REQUESTS —
1. In the article about the investigation into Charlie Kirk's killing, where and on what date was Kirk shot?
2. Pick up the article about the investigation into Charlie Kirk's killing after its final sentence and keep writing it.

EXTRACT —
Kirk’s Alleged Assassin Confessed to Friends on Discord; FBI Probes Online Posts From Transgenders Predicting the Slaying

‘It was me at UVU yesterday. im sorry for all of this. im surrendering through a sheriff friend in a few moments,’ Tyler Robinson allegedly writes.

AP/Lindsey Wasson
Kash Patel speaks at a news conference at Orem, Utah, as Utah department of public safety commissioner Beau Mason, left, and Utah Governor Spencer Cox listen. AP/Lindsey Wasson

The FBI is reportedly investigating social media posts by suspected transgender users who seemed to predict the killing of Charlie Kirk as much as a month before the shooting at a college campus in Utah. It is also probing what appears to be an online confession by the alleged gunman.

The probe is reportedly examining several social media posts that may not be tied directly to the suspect in Kirk’s assassination, Tyler Robinson, but appear to indicate advance knowledge of the plot. Screen shots of the now-deleted posts mention Kirk and fantasize about his death, the Washington Free Beacon reports. Some of those accounts appear to belong to transgender individuals, according to the report.

“Itd be funny if someone like charlie kirk got shot on september 10th LMAO,” one X user posted on September 3.

Kirk was killed by a single gunshot at Utah Valley University on September 10.

Another post, dated from August 6, stated that “september 10th will be a very interesting day.” The user responded to the message with “I plead the fifth” after Kirk’s assassination.

Another user posted, “WE F—ING DID IT” after Kirk was killed.

Screenshots of the posts have been circulating online, but were not previously authenticated by the FBI, according to the report.

The FBI director, Kash Patel, says investigators continue to scour the digital footprint of suspect Tyler Robinson and the people he communicated with online.

“He had a text message exchange, he the suspect, with another individual in which he claimed that he had an opportunity to take out Charlie Kirk and he was going to do it because of his hatred for what Charlie stood for,” Mr. Patel said in an interview on Fox News on Monday.

Mr. Patel says more than 20 people were involved in a separate group chat after the assassination. Investigators are now looking for any communications involving those people that took place before the killing.

Mr. Robinson allegedly posted a confession in a group chat on Discord, the Washington Post reported Monday.

EXTRACTED MATERIAL —
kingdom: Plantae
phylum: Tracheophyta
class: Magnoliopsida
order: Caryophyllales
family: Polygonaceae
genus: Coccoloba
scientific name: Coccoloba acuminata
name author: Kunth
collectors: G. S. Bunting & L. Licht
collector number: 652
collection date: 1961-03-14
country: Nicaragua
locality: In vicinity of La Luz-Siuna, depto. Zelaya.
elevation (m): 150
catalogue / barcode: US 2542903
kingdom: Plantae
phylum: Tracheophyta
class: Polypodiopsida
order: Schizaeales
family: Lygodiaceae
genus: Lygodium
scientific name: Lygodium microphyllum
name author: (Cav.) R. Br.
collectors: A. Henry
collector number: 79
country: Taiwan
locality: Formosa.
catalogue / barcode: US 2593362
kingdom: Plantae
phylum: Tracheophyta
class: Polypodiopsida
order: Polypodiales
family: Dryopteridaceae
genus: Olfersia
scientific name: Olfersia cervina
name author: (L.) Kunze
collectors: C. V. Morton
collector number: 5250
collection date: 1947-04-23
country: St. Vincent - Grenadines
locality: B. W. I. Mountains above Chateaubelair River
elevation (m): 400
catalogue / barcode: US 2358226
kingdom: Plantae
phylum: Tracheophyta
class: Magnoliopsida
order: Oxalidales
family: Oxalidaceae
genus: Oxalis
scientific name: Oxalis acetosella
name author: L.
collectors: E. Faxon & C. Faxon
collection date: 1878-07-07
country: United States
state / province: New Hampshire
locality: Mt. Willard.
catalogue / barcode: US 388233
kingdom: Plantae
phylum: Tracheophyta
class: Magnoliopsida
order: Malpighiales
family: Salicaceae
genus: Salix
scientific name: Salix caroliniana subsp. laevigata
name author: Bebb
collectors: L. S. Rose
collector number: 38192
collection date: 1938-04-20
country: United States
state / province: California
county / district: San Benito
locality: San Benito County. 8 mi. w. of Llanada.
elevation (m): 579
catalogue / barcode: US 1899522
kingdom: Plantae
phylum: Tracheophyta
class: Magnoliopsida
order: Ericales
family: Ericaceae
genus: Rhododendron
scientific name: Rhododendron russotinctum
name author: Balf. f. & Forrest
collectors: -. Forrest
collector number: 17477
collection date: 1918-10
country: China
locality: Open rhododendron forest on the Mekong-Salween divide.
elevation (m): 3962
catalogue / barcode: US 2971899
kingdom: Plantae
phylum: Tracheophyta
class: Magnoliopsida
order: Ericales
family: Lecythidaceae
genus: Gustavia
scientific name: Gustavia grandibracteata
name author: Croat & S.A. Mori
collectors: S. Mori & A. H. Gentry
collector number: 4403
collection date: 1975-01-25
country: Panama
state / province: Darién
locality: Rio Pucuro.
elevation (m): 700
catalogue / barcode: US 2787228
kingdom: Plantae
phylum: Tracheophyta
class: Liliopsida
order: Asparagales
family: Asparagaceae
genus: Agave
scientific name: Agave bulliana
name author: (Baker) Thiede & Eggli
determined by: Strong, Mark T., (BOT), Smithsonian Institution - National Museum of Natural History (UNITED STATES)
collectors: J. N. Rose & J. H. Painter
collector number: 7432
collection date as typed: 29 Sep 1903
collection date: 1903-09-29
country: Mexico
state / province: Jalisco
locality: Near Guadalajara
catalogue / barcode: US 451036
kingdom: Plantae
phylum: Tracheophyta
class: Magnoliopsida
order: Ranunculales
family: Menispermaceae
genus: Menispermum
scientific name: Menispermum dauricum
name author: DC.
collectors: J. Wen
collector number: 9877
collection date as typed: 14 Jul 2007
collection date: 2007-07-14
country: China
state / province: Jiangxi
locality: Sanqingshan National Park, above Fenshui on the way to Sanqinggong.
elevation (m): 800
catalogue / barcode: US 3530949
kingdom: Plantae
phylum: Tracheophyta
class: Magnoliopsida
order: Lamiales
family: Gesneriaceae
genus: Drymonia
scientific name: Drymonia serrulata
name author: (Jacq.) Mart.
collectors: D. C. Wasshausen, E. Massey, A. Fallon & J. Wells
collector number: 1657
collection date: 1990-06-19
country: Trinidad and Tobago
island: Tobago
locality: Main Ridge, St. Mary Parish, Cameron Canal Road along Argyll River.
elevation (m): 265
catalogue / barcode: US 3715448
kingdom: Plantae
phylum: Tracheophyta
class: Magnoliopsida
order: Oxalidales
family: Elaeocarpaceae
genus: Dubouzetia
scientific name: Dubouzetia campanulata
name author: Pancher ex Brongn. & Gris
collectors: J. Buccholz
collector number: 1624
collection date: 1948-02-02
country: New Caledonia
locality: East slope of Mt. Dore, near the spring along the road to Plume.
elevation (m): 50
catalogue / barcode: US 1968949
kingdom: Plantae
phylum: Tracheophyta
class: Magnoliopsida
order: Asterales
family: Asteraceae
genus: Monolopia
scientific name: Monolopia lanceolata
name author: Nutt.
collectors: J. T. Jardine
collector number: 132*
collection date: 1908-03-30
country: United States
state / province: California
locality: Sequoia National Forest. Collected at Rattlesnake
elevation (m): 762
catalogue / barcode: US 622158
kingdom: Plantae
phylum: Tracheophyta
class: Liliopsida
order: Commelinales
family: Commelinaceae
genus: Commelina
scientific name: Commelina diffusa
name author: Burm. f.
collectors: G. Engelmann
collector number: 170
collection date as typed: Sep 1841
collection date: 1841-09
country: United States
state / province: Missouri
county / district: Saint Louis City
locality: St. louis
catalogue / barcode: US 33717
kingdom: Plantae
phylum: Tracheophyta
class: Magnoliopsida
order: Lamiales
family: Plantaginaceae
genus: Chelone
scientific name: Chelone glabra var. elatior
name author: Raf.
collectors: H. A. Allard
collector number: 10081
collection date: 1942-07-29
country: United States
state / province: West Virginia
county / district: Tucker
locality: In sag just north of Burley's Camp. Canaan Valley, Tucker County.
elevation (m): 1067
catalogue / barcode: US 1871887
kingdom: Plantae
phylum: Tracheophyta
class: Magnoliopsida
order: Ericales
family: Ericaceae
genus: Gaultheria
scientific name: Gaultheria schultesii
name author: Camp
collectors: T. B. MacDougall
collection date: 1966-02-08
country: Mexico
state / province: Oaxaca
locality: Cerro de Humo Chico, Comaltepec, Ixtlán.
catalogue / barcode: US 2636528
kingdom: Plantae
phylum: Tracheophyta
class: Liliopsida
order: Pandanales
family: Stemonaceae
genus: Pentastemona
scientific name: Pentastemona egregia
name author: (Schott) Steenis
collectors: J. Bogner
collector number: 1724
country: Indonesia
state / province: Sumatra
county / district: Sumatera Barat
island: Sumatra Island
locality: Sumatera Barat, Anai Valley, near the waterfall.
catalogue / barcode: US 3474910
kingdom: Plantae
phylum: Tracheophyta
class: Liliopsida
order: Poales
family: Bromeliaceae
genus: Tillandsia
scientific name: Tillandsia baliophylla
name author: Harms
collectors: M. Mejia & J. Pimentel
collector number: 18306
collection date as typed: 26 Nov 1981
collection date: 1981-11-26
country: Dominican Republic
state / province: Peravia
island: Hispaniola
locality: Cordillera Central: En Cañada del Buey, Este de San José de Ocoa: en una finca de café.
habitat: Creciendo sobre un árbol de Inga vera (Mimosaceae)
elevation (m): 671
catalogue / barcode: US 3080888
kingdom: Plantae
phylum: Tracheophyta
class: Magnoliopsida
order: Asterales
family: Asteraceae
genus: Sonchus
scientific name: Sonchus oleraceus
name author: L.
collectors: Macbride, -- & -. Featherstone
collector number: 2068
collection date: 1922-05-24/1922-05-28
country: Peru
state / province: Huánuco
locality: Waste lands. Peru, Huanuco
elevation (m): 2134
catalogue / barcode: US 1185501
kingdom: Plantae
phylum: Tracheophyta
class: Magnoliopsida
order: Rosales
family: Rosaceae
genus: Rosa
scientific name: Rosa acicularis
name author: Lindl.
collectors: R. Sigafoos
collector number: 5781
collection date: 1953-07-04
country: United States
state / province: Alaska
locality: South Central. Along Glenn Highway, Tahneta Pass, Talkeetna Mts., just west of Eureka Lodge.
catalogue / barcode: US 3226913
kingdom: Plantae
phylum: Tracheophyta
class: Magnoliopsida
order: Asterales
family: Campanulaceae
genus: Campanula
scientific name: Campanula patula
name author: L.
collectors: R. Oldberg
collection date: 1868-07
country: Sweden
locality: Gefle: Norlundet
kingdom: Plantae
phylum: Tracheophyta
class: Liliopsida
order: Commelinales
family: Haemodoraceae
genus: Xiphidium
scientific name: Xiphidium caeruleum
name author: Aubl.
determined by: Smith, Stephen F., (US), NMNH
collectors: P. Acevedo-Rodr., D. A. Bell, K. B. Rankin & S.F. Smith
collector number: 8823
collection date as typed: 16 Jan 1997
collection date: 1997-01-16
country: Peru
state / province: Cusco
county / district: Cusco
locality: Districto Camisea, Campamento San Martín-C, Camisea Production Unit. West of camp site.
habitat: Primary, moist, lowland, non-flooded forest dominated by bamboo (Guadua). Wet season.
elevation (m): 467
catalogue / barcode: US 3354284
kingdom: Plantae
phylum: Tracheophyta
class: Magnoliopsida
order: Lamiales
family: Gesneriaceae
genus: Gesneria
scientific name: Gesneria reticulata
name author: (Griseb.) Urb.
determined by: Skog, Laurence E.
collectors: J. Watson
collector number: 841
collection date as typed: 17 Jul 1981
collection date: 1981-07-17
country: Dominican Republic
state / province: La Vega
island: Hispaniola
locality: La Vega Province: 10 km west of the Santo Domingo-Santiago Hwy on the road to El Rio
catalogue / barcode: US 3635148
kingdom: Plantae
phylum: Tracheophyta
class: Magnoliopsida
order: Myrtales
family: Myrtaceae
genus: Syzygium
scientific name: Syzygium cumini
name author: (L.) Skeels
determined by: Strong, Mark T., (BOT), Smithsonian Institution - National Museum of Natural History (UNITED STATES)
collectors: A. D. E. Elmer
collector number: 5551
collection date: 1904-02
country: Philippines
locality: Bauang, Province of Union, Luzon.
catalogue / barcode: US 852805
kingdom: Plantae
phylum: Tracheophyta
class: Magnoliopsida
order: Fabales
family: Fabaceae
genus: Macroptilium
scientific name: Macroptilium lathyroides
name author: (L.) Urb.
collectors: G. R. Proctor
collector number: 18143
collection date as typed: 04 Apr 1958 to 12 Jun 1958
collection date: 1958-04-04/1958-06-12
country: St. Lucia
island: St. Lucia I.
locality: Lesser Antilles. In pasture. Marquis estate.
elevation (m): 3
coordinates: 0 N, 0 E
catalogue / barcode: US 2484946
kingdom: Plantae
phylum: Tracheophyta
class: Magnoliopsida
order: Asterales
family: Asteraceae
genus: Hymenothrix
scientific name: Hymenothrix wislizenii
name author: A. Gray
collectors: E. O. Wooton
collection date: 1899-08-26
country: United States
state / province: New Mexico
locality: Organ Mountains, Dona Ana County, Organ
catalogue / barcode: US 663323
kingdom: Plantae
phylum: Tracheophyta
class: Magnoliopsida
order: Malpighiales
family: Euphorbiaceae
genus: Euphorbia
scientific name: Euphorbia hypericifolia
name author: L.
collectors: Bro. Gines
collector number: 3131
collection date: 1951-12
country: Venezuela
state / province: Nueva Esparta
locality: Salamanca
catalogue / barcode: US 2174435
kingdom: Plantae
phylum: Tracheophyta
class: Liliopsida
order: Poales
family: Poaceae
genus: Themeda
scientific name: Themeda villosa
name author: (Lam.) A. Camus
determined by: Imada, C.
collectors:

FINAL ANSWERS —
1. At Utah Valley University on September 10.

2.
“Hey guys, I have bad news for you all. It was me at UVU yesterday. im sorry for all of this. im surrendering through a sheriff friend in a few moments. thanks for all the good times and laughs,” Mr. Robinson’s post stated, according to the paper.

The FBI’s deputy director, Dan Bongino, confirmed that investigators are zeroing in on communications between people in Mr. Robinson’s online circle.

“We have a lot of good technical abilities, a lot of investigative abilities where we can scrub that entire network,” Mr. Bongino said Monday morning, also in a Fox News interview.

“You see this a lot in targeted killings, assassinations, school shootings, where the individual expresses in advance and a good swath of these cases, his desire or her desire to do these specific things and that appears to be the case here as well, where the intent component was there in advance and the target was announced in advance.”

Mr. Bongino says investigators are also trying to determine if anyone heard about the plot in advance but thought it might have been a joke.

“We’re looking into everything,” Mr. Bongino said.

Mr. Robinson had also written a note saying he was planning to carry out the killing but it was apparently destroyed. “This is the troubling part of the investigation,” Mr. Bongino said. “There appear to have been multiple warning signs.”

“He clearly had some obsession with Charlie Kirk,” Mr. Bongino said. “Clearly, this was an ideologically motivated attack.”

“His family has collectively told investigators that he subscribed to left-wing ideology and even more so in these last couple of years,” Mr. Patel said. On Sunday, Governor Spencer Cox of Utah said that Mr. Robinson had spent a large amount of time scrolling the “dark corners of the internet” and may have become “radicalized.”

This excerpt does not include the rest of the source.